The man who created this opportunity for the Americans to put behind centuries of racial prejudices and elect a black man spent the independence day weekend in the Republican heartland, hoping to win over those who have always voted for the rival camp.On July 4, Senator Barack Obama was in Montana, doing all a good American is expected to do: flipping burgers, eating hot dogs and watching a parade.
Montana has voted for a Democratic presidential candidate just twice in 50 years. Recent opinion polls, however, show that Senator Obama already has an edge over his Republican rival John McCain in this conservative state as well 48 to 43 per cent.
Yet this election is not about statistics alone. It has deeper meanings and nobody knows that better than Mr Obama.
“I know that there is no other country out there where I could be standing before you as somebody who could potentially be president of the United States,” he told his would-be voters. “We are going to change the world.”He definitely has a point when he talks about changing the world. If he is elected on Nov 4, it will change the US political history. But Mr Obama is promising much more.
In campaign appearances, Mr Obama regularly mentions his multicultural background, invoking his interactions with Muslims in Africa, Indonesia and Pakistan to show that he is uniquely qualified to end the confrontation between western and Islamic worlds.
“A lot of my knowledge about foreign affairs is not what I just studied in school.

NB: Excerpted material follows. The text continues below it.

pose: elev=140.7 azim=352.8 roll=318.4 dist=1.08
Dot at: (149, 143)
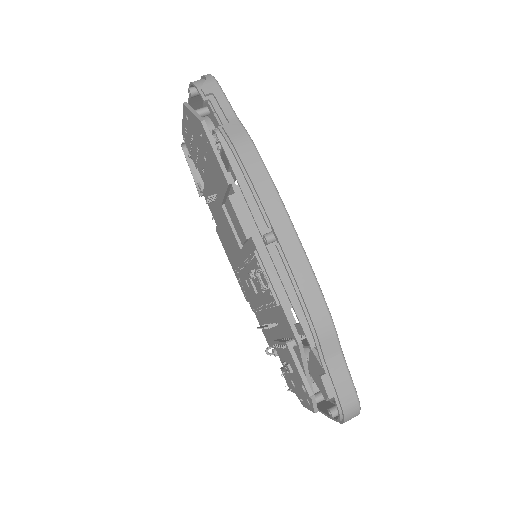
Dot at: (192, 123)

It’s actually having the knowledge of how ordinary people in these other countries live,” he said. “The day I’m inaugurated, I think this country looks at itself differently, but the world also looks at America differently.”
But before he goes about changing the world, Mr Obama has to win the election. And in the election campaign, the senator’s multicultural background cuts both ways. While his supporters see this as a qualification, his opponents argue that it disqualifies him from occupying the highest office in a country at war with the Muslims. As the election approaches, the attacks on Mr Obama get worse, targeting particularly his alleged Muslim past.
Even a random search of the web brings 4,270,000 entries for “Obama Muslim”. Readers learn that “Obama’s father was a Muslim polygamist from Kenya. His step-father was from Indonesia where he studied Islam, attended a madressah, went to the mosque for prayers, took religious classes and studied Arabic.”
One such website invites readers to “think carefully” why a young Obama visited troubled areas in Pakistan and India in 1981.
“Lot of young Muslim students trying to define their identity often visited Karachi and Hyderabad, India, cities that were a hot bed of religious strife and extremism.”
Daniel Pipes, a neoconservative American historian, warns that Mr Obama’s conversion to Christianity may annoy the Muslims, giving them yet another reason to hate America. “How would more mainstream Muslims respond to him; would they be angry at what they would consider his apostasy? That reaction is a real possibility, one that could undermine his initiatives toward the Muslim world.”
An email quoted in a Washington Post article on this issue warns: “The Muslims have said they plan on destroying the US from the inside out. What better way to start than at the highest level, through the president of the United States, one of their own!”
Obviously, none of these writers paused to think that what they are saying could be offensive to four to six million Muslims living in the United States and to more than a billion across the world.
“The underlying point is that if you can somehow pin Islam on him, that would be a fatal blow,” says Ibrahim Hooper of the Council on American-Islamic Relations, a Washington-based Muslim advocacy group. “It’s offensive. It speaks to the rising level of anti-Muslim feeling in our society.”